JDA Finally Delivers The Cross-Channel Goods
I have been waiting patiently and not so patiently for retail enterprise apps providers to come up with an answer to retailers’ most pressing cross-channel commerce questions – particularly around fulfillment. Up until now, I count only two major players, and that’s IBM and Manhattan. However, with what JDA showed at their Focus user conference last week, I can finally add one more to the list. Yes, JDA.
The two most exciting things that I saw at the conference came from JDA’s Customer Engagement Cloud solution. Yeah, the name’s not great. Cloud is true, no gripes there except for maybe its general over-use in the industry. Customer – I can appreciate why JDA uses it, but when combined with “engagement” it implies something far more on the marketing side than JDA really delivers. However, don’t let that deter you.
I have also long sought a solution that moves beyond the poor set of heuristics that store employees use when they try to locate stock to satisfy customer demand – the old save-the-sale thing. Normally, even at retailers that have been doing it well for a long time, it goes something like this:
Associate: I’m sorry, we don’t have that [insert size, color, whatever] here at the store. But I’d be happy to find it in our system and ship it directly to your house for free.
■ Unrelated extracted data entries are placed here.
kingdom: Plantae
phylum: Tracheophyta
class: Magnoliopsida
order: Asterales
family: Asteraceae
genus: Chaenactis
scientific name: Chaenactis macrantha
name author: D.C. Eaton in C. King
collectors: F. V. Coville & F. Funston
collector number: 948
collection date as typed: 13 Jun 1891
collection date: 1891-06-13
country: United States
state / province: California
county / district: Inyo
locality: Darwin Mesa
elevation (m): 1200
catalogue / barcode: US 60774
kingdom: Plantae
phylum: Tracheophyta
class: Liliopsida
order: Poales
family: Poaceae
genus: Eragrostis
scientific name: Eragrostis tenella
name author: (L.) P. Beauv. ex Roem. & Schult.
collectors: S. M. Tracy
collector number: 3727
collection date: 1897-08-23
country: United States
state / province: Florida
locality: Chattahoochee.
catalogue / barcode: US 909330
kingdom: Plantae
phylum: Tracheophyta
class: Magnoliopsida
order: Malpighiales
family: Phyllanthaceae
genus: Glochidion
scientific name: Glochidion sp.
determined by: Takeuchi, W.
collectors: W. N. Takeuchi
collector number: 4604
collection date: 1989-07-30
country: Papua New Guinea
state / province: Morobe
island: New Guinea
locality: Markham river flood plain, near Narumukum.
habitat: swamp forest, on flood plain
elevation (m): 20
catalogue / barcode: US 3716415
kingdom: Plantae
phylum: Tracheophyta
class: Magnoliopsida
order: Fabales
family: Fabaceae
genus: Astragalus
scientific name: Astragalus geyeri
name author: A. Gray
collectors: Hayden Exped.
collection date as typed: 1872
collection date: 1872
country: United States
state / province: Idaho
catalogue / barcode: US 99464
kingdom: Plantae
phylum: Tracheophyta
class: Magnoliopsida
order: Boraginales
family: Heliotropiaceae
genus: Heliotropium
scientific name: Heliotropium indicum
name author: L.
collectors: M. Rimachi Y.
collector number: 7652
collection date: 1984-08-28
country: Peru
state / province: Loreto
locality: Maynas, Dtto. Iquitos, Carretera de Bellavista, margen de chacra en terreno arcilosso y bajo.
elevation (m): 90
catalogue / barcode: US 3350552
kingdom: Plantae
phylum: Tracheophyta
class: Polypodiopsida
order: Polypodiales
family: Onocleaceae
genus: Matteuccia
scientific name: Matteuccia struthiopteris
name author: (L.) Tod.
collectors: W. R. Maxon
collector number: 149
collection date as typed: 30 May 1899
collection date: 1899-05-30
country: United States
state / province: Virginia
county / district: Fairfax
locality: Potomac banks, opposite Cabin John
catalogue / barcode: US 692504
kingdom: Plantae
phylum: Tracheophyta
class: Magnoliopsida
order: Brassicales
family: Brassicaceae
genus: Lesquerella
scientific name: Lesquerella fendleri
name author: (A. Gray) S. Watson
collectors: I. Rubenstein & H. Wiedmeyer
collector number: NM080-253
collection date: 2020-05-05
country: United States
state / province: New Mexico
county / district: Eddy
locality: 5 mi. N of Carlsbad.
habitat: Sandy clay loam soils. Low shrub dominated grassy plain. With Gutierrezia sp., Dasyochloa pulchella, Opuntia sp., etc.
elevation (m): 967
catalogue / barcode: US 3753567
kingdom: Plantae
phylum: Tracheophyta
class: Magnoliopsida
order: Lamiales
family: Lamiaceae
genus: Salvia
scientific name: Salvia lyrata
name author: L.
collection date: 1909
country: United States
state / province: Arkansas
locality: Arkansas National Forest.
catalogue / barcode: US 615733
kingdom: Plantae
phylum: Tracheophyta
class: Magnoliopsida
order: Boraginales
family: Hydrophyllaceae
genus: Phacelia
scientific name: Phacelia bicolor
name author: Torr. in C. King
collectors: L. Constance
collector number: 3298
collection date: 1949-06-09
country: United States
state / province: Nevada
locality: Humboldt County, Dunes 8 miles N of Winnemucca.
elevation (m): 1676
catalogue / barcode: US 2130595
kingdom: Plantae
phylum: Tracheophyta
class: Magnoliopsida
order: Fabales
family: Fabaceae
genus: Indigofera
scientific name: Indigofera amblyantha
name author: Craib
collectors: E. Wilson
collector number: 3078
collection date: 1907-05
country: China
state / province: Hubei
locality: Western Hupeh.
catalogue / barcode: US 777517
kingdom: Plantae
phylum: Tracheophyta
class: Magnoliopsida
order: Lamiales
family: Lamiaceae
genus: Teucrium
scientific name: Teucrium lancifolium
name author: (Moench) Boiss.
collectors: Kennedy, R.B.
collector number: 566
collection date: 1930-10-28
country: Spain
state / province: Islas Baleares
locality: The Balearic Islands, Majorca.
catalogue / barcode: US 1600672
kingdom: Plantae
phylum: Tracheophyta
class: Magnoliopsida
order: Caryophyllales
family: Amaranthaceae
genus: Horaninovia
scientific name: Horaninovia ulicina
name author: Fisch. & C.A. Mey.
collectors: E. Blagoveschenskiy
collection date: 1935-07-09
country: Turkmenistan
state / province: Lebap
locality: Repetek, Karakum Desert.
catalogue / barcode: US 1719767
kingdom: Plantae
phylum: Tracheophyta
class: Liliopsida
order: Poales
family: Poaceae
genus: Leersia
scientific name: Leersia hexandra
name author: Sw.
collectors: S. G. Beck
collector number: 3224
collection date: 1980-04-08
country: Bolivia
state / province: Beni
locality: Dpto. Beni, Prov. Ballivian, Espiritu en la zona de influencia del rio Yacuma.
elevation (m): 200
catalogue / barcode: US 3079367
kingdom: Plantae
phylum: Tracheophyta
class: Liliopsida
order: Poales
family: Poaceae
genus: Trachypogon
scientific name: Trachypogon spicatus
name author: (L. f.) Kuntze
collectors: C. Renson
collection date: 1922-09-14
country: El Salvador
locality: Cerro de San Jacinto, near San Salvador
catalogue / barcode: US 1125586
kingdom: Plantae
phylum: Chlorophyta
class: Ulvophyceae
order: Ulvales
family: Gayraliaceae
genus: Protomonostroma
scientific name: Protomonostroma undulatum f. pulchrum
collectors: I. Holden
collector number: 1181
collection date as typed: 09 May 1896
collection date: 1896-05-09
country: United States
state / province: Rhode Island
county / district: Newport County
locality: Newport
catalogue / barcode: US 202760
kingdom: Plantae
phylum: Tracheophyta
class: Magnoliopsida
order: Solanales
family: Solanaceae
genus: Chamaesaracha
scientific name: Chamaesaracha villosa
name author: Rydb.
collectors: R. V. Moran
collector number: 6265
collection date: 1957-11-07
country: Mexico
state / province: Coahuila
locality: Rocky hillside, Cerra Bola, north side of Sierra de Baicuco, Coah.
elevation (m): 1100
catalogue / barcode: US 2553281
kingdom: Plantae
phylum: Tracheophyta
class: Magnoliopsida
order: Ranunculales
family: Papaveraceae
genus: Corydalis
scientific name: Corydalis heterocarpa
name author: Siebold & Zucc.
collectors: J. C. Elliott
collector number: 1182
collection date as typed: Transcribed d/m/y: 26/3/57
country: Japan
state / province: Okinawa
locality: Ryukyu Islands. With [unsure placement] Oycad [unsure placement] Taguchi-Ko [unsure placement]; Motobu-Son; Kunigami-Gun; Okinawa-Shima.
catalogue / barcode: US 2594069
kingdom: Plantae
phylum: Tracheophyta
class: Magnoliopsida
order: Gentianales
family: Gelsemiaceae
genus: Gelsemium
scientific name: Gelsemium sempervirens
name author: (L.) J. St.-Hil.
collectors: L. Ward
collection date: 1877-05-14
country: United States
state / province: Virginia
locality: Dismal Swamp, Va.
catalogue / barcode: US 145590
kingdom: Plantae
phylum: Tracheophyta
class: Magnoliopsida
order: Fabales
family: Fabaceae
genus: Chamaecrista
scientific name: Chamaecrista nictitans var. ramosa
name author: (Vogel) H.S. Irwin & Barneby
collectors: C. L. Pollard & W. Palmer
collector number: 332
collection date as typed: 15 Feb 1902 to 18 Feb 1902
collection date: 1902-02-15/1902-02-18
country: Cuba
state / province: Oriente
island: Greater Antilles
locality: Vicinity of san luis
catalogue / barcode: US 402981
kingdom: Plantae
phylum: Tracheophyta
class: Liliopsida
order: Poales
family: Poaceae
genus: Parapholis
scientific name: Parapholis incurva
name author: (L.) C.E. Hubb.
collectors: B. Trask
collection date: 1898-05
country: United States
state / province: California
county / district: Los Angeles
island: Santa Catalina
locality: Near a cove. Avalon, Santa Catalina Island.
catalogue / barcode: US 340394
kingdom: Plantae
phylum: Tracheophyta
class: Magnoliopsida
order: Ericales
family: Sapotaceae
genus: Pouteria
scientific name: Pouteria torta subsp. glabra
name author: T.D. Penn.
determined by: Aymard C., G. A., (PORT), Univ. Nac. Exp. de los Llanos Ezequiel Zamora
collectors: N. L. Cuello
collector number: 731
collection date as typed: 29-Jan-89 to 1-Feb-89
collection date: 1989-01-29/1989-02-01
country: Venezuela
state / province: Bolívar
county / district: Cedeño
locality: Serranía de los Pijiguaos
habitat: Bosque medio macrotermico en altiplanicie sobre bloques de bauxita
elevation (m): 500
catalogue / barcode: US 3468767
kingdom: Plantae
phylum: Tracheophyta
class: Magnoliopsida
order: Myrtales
Customer: Okay. That works. Let’s do it.
Associate: Well, there are 10 other stores that carry this item. Our Chicago store has 30 on hand, so I’ll order it from them. I have no idea if that’s actually the best place to get it from, but since they have the most on hand of all the stores that carry it, at least I know I have good odds that it’ll actually be there and you’ll get the right item.
Customer: Uh, okay. But now you’re kind of making me nervous.
That kind of process definitely saves the sale – but was it the most profitable way to get the item to the customer? It might not have been. It might have cost the retailer more in shipping than in the increased risk of a stockout if the associate had selected the item from a closer, but less well-stocked store.JDA announced a new capability within the Customer Engagement Cloud called “Profitable Promise” – it applies an algorithm to the save the sale problem, taking the decision out of the associate’s hands and placing it in a realm where there is much better information and visibility to make a decision as to where to source a product from.
Now, in all fairness, JDA is not the first solution provider to tackle this problem. I’ve seen stuff from Manhattan that addresses the exact same issue and thinks through all of the exact same problems in starting to open up stores to other sources of demand besides what walks through the door.
But JDA takes it one step further, with a very timely addition that addresses the flip side of save the sale – showrooming. Basically using the same kinds of logic (with a lot more emphasis on price), if a customer comes in and says, “Hey I want this from you and I’ll buy it right now, but Amazon has it for $10 less – will you match the price?”, the associate isn’t left wondering what the heck to say or scurrying off to find the store manager.
Instead, she puts the proposed price into her mobile device, and gets back basically a counter-offer, either a direct price match, or some other type of discount. The offer is based on whatever is currently known about the item in question – how much does the retailer have, how much margin is in the item, is it coming up on a markdown, all that kind of stuff – as well as what is currently known about the customer. Nothing, if the customer hasn’t been ID’d. But maybe a better offer for a better customer if more is known.
I haven’t seen anything else that does this.
Now, again, to keep it real, our research shows that a pretty good chunk of retailers – roughly a third – still say they haven’t seen showrooming in their stores. And another third-plus say they don’t have any policy on what to do about showrooming from a pricing perspective.
Let’s face it, though. The store employee has the least amount of information at their disposal to make a price match kind of decision, and the store manager isn’t that much better off. But these are the people that have to deal with these front-line interactions with customers, often having to explain why a retailer’s policies are so contradictory or non-existant without really understanding why themselves. Anything that a retailer can give a store employee to help reclaim some of that territory is going to help with customer engagement. Oh yeah, like “Customer Engagement Cloud”.
Good job, JDA. Anything that can help retailers retain any kind of competitive edge against price transparency and cross-channel upheaval is critical, these days.